Here are some examples of objectives:

Increase Sales

  1. Develop new business for new clients or new products
  2. Improve customer retention rate and increase sales to current clients
  3. Increase brand awareness in the market

Decrease Expenses

  1. Recruit new employees or add to your talent pipeline
  2. Create and manage a customer-related social media channel: if your customers are using social media and asking questions or requesting support through tweets.

Identifying the Target Market

  1. Survey for current clients and ask for demographic information in exchange for something of value to them.
  2. Manually research information
  3. Demographic information from Analytics Programs
  4. Analyze demographics of current social media followers (yours and your competitors)

Factors to consider:

Gender / Age / Languages Spoken / Location / Education / Profession / Interests related and not related to your product / Media Consumed / Social Media Channels they are most active on.

 

Auditing: Before deciding on specific content for your social media channels, it is important to do an overall auditing of your existing digital properties and social media channels.

 

Examples: Website, newsletters, events, ppc ads and traditional media advertising executions: include icons, urls or hashtags.

You would also need to compare everything you have with your competition to establish baseline metrics. Things like customer base, market share, website rank (Alexa.com) and the reach of social media.

 

Frequency: How often are you posting on each social media channel? Schedule your posts on when your audience are online. There are many tools out there that can help you see when your followers / audiences are online. Followerwonk is my favorite tool to see when my followers are online so I can plan my posts accordingly on each social media channel.
Voice: the tone of conversations on social media should be consistent across all channels/platforms. You could modify the tone for a more general acceptance by a broader range of the demographic or modify it to narrow the range. It all depends on who your audience is, and their expectations.

 

Engagement: What is the interaction between your social media posts and your followers?
Metrics: identity metrics that are important to your business. What is your ultimate goal? Then identify assist metrics that help reach that goal. For example, on the blog, it could be how many comments, how many social shares per post. For facebook, it could be how many people are talking about this. For twitter, it could be how many @mentions is your branding receiving…etc

 

Content Strategy: Content Strategy should incorporate both Unique and Curated and shared with different frequencies, in different ways on different platforms.

 

Goal: Become a channel that your targeted demographic group tunes in when engaging in social media. To find information important to them!
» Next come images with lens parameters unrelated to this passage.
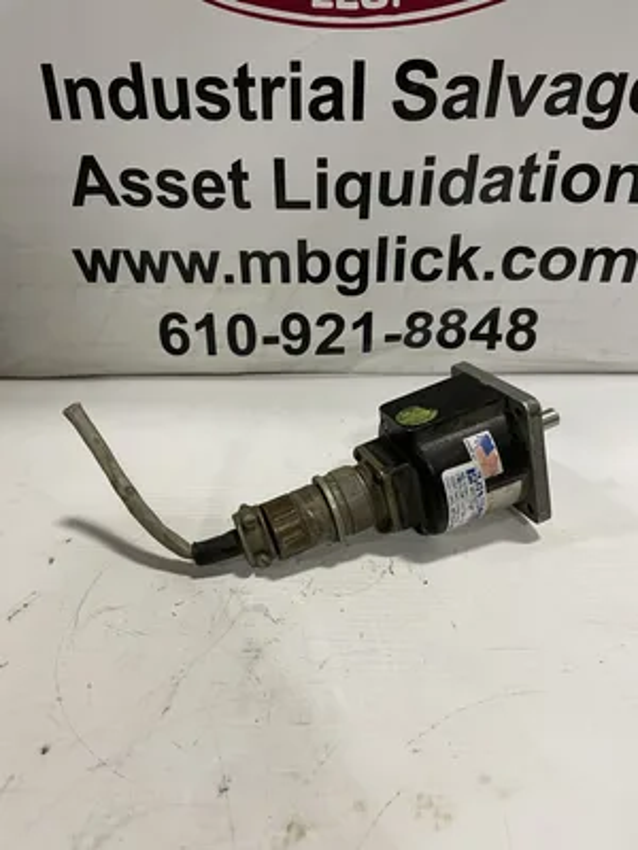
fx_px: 639
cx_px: 319
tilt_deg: -35.6
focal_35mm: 26
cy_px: 425
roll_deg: -1.5
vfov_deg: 67.3
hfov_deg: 53.1
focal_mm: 4.2
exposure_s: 1/60
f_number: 1.6
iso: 125
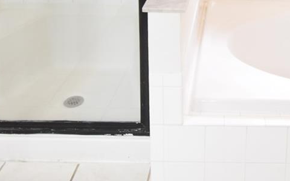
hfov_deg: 37.6
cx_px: 246
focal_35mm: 51
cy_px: -75
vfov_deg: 21.9
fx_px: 403
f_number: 3.5
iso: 1250
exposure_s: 1/60
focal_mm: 10
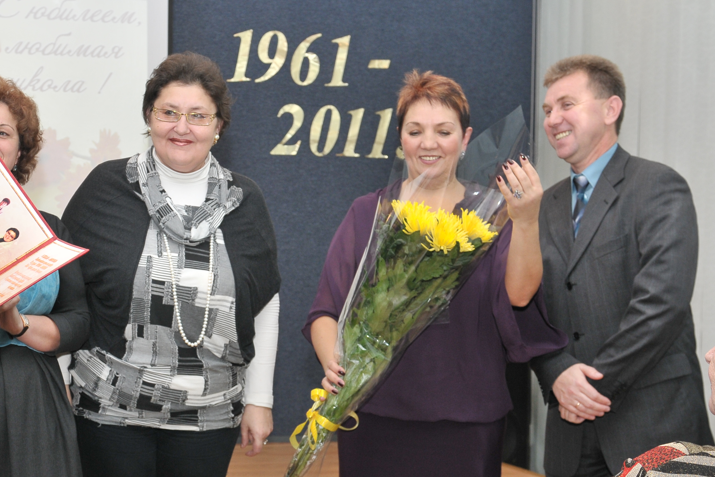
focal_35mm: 73
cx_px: 200
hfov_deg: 27.5
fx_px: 1446
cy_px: 309
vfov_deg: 18.7
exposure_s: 1/125
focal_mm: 29
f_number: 4.5
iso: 320
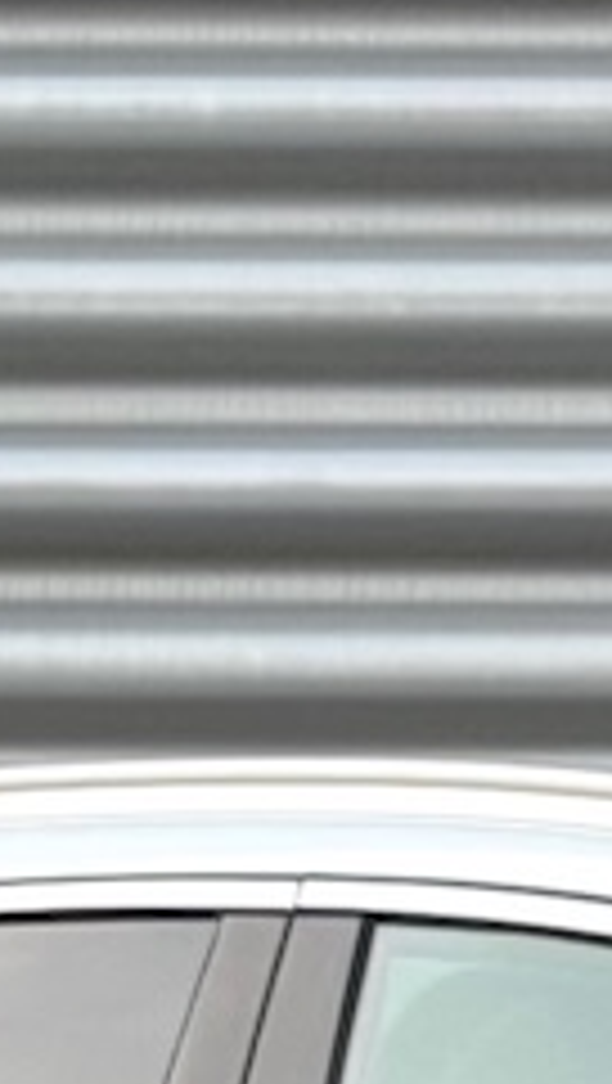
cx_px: 1656
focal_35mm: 325
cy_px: 2031
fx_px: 9353
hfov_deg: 3.7
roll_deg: +0.4
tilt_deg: +0.0
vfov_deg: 6.5
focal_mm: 6.76
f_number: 1.78
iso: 100
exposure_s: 1/114
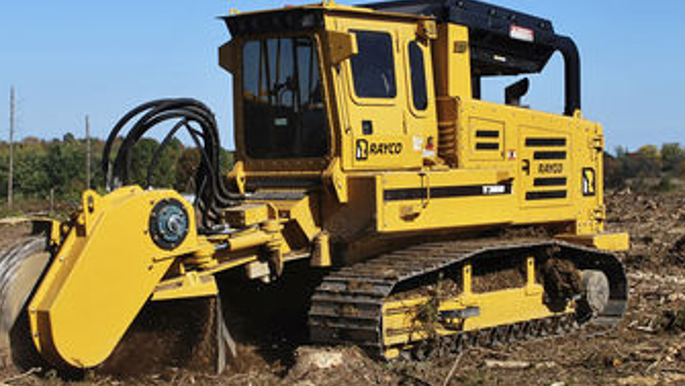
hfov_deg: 28.2
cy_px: 192
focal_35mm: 75
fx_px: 1363
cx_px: 339
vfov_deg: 16.1
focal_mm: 32
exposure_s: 1/320
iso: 100
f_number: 9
Sharing Only Relevant Information in a meaningful and engaging way helps:

  1. Establish further credibility and positive goodwill.
  2. Become a brand that is truly in synch with the consumer.
  3. Gain new website visits to build awareness.
  4. Promote dialogue with social media users.

Types of Content To Share:

  1. New product(s) / Campaign / Service Information
  2. New events or highlights from recent reviews
  3. Original blog post entries, which are targeted articles based on a category and/or keyword strategy
  4. YouTube videos from your channel customers or events or original creations by your company
  5. Photos of latest products, customers, events
  6. Conversations from other social media channels, answers to questions, surveys, survey results.
  7. Engagement questions or quotes
  8. Crowdsourcing content from customers, guest bloggers, photos, videos
  9. Third-party information relevant to customers. This is great for building thought leadership

Building Your Content Strategy starts with organizing your subject matter into Four Categories. You can have more. Ideally, four is a good number to start with and manage.

Rationalize content creation, curation, sharing. Use the rationalization process to create an editorial calendar.

Social media is a very powerful tool for any business seeking to reach their existing and potential customers.

It is important to treat it as an important and strategic component of your marketing and corporate strategy.